On Faster Marginalization with Squared Circuits via Orthonormalization
Lorenzo Loconte, Antonio Vergari
TL;DR
The paper addresses the high cost of marginalization in squared circuits by introducing an orthonormal parameterization inspired by tensor-network canonical forms, which ensures the squared circuit is already normalized (i.e., $Z=1$). It develops sufficient conditions using semi-unitary, orthonormal input functions and a QR-based orthonormalization procedure, enabling a Marginalize algorithm with improved complexity $O(|\phi_{\mathbf{Y}}| S + |\phi_{\mathbf{Y},\mathbf{Z}}| S^2)$ for computing marginals. The key contributions include (i) a principled parameterization that preserves expressiveness for many circuit classes, and (ii) a faster, structurally aware marginalization method, along with a procedure to convert non-orthonormal circuits into orthonormal ones without loss of distributional power. These advances potentially broaden the applicability of squared circuits to tasks requiring fast marginalization, such as lossless compression and probabilistic reasoning in deep learning systems, by enabling efficient exact inference with normalized distributions.
Abstract
Squared tensor networks (TNs) and their generalization as parameterized computational graphs -- squared circuits -- have been recently used as expressive distribution estimators in high dimensions. However, the squaring operation introduces additional complexity when marginalizing variables or computing the partition function, which hinders their usage in machine learning applications.

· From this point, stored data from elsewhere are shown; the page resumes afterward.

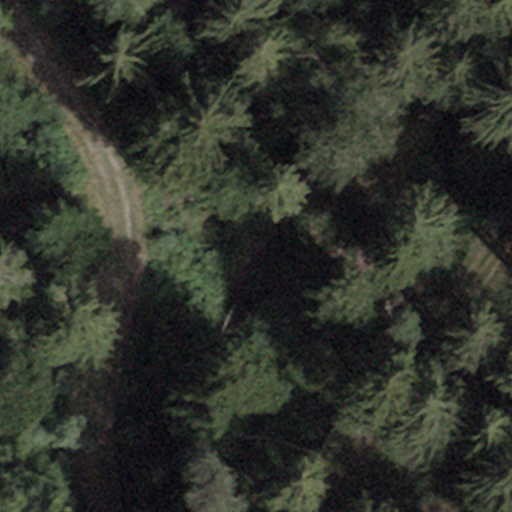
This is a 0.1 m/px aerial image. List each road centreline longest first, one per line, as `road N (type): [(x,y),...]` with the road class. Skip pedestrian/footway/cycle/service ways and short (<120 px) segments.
road 1 (track): [(17,0),(42,59),(127,190),(130,269),(105,511)]
road 2 (track): [(314,511),(511,223)]
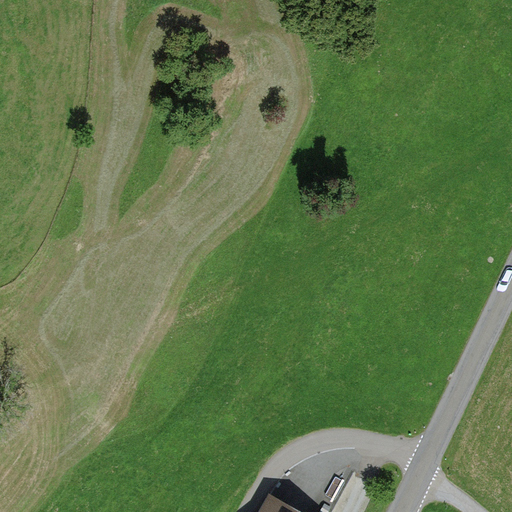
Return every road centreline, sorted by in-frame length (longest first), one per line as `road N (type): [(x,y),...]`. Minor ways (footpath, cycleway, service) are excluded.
road 1 (residential): [(247,511),(278,461),(311,442),(366,441),(424,469)]
road 2 (tertiary): [(511,285),(424,469)]
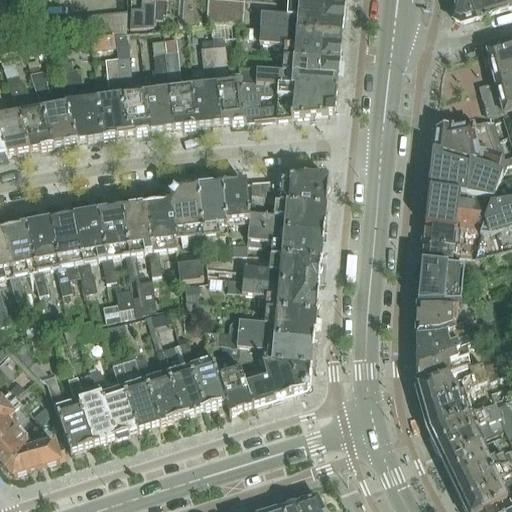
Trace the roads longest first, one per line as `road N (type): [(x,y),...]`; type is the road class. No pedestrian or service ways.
road 1 (residential): [(0,192),(165,164),(383,148)]
road 2 (secondary): [(103,511),(374,426)]
road 3 (secondary): [(374,426),(365,345),(383,148)]
road 4 (residential): [(511,28),(429,49),(392,49)]
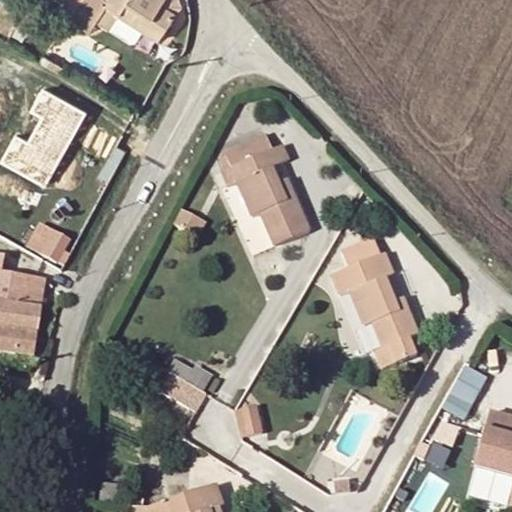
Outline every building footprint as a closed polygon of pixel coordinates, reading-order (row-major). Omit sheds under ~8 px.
[(88,31),(95,20),(105,5),(103,4),(105,0),(82,0),(70,20),(88,31)] [(105,0),(103,4),(105,5),(119,14),(158,39),(175,14),(160,4),(162,0),(105,0)] [(105,5),(95,20),(109,29),(119,14),(105,5)] [(287,161),(281,146),(220,172),(227,187),(235,184),(250,218),(258,214),(272,246),(308,231),(290,189),(281,193),(277,183),(270,168),(287,161)] [(286,179),(277,183),(281,193),(290,189),(286,179)] [(191,216),(180,209),(171,225),(182,231),(191,216)] [(54,264),(67,240),(51,231),(39,256),(54,264)] [(373,241),(342,254),(348,268),(379,256),(373,241)] [(348,268),(331,275),(339,297),(348,294),(361,328),(369,325),(379,349),(371,352),(378,369),(415,354),(407,338),(415,334),(405,306),(397,310),(393,301),(385,278),(392,276),(384,253),(379,256),(348,268)] [(402,298),(393,301),(397,310),(405,306),(402,298)] [(0,353),(29,358),(38,309),(0,302),(0,353)] [(173,356),(156,391),(196,411),(213,375),(173,356)] [(443,410),(465,420),(486,373),(464,364),(443,410)] [(254,408),(239,411),(246,439),(261,435),(254,408)] [(511,418),(486,412),(472,468),(511,479),(511,418)] [(346,482),(331,484),(333,496),(348,494),(346,482)] [(222,507),(215,486),(143,509),(141,508),(135,509),(136,511),(209,511),(218,508),(222,507)] [(132,498),(131,507),(141,508),(142,498),(132,498)]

Canonical forms of popular TNs are parameterized via unitary matrices as to simplify the computation of particular marginals, but cannot be mapped to general circuits since these might not correspond to a known TN. Inspired by TN canonical forms, we show how to parameterize squared circuits to ensure they encode already normalized distributions. We then use this parameterization to devise an algorithm to compute any marginal of squared circuits that is more efficient than a previously known one. We conclude by formally showing the proposed parameterization comes with no expressiveness loss for many circuit classes.